ASSIGNMENT → From the line with "staining of unremarkable" through the line with "of human serous", repeat the entries verbatim, both end lines included, and add nothing.

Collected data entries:
*** Begin section ***
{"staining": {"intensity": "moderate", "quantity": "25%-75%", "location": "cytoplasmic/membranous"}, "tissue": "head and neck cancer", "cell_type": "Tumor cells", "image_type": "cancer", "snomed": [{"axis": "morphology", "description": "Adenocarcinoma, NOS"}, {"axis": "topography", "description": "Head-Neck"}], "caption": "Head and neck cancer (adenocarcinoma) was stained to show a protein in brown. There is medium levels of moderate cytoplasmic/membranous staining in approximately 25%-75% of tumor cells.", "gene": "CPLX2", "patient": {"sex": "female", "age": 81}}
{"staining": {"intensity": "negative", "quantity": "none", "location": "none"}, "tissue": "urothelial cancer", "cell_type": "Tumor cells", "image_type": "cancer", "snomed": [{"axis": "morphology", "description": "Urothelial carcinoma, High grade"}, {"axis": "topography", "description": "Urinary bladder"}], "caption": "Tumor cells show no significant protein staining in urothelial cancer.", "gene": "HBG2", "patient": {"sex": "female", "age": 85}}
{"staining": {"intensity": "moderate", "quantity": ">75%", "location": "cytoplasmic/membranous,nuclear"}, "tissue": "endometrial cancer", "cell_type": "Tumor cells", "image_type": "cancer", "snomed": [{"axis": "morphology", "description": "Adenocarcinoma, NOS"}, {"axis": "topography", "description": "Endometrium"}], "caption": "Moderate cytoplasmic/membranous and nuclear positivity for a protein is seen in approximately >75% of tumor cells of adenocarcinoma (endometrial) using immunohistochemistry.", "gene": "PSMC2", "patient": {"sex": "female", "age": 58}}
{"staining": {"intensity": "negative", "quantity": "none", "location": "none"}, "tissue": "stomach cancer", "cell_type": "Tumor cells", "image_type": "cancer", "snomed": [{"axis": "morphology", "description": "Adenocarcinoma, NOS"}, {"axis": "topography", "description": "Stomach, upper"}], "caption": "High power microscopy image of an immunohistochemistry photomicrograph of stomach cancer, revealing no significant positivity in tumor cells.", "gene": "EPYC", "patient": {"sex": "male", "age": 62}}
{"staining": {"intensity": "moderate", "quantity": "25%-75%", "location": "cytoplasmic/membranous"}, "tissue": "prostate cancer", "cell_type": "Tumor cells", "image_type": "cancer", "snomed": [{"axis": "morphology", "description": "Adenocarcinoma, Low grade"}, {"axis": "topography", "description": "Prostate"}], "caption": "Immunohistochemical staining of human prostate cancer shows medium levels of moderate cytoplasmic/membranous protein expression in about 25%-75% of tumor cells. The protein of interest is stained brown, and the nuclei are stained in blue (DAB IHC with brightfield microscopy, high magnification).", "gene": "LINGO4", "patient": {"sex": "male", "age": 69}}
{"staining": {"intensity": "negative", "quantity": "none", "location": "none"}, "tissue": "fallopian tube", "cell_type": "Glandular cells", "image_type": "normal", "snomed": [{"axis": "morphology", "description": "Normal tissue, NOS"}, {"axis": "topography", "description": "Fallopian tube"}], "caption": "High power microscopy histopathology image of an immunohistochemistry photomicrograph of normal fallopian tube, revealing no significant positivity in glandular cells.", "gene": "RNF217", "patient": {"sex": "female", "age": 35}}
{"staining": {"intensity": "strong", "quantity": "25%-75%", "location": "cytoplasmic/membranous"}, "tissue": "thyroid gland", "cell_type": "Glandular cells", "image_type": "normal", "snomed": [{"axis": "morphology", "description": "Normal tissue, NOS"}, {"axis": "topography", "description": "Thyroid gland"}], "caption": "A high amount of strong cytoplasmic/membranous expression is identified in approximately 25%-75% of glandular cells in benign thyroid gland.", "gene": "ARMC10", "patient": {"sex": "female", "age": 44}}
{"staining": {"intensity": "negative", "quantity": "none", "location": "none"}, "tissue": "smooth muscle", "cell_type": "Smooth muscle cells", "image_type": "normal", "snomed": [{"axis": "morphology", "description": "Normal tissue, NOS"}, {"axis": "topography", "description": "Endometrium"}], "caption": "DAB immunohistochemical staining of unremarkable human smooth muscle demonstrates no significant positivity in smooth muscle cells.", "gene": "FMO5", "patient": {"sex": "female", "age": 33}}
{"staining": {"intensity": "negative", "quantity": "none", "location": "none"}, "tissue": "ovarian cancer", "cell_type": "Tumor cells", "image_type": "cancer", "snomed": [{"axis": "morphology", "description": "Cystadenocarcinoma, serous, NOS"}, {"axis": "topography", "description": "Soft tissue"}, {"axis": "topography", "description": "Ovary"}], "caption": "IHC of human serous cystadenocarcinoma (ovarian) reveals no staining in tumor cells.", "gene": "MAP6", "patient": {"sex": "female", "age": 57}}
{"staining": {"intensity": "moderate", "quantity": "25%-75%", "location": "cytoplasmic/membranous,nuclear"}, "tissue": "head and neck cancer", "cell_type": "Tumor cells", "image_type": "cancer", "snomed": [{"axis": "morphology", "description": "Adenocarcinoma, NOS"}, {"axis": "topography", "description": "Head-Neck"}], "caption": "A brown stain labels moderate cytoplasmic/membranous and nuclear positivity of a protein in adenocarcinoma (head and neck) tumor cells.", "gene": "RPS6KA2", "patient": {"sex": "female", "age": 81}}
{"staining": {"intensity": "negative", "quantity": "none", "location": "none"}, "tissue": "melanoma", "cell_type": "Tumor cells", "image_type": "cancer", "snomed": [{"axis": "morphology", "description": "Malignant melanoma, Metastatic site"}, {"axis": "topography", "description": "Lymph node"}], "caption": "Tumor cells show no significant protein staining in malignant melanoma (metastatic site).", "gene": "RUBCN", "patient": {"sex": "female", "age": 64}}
*** End section ***
SOLUTION FOR THIS PROBLEM →
{"staining": {"intensity": "negative", "quantity": "none", "location": "none"}, "tissue": "smooth muscle", "cell_type": "Smooth muscle cells", "image_type": "normal", "snomed": [{"axis": "morphology", "description": "Normal tissue, NOS"}, {"axis": "topography", "description": "Endometrium"}], "caption": "DAB immunohistochemical staining of unremarkable human smooth muscle demonstrates no significant positivity in smooth muscle cells.", "gene": "FMO5", "patient": {"sex": "female", "age": 33}}
{"staining": {"intensity": "negative", "quantity": "none", "location": "none"}, "tissue": "ovarian cancer", "cell_type": "Tumor cells", "image_type": "cancer", "snomed": [{"axis": "morphology", "description": "Cystadenocarcinoma, serous, NOS"}, {"axis": "topography", "description": "Soft tissue"}, {"axis": "topography", "description": "Ovary"}], "caption": "IHC of human serous cystadenocarcinoma (ovarian) reveals no staining in tumor cells.", "gene": "MAP6", "patient": {"sex": "female", "age": 57}}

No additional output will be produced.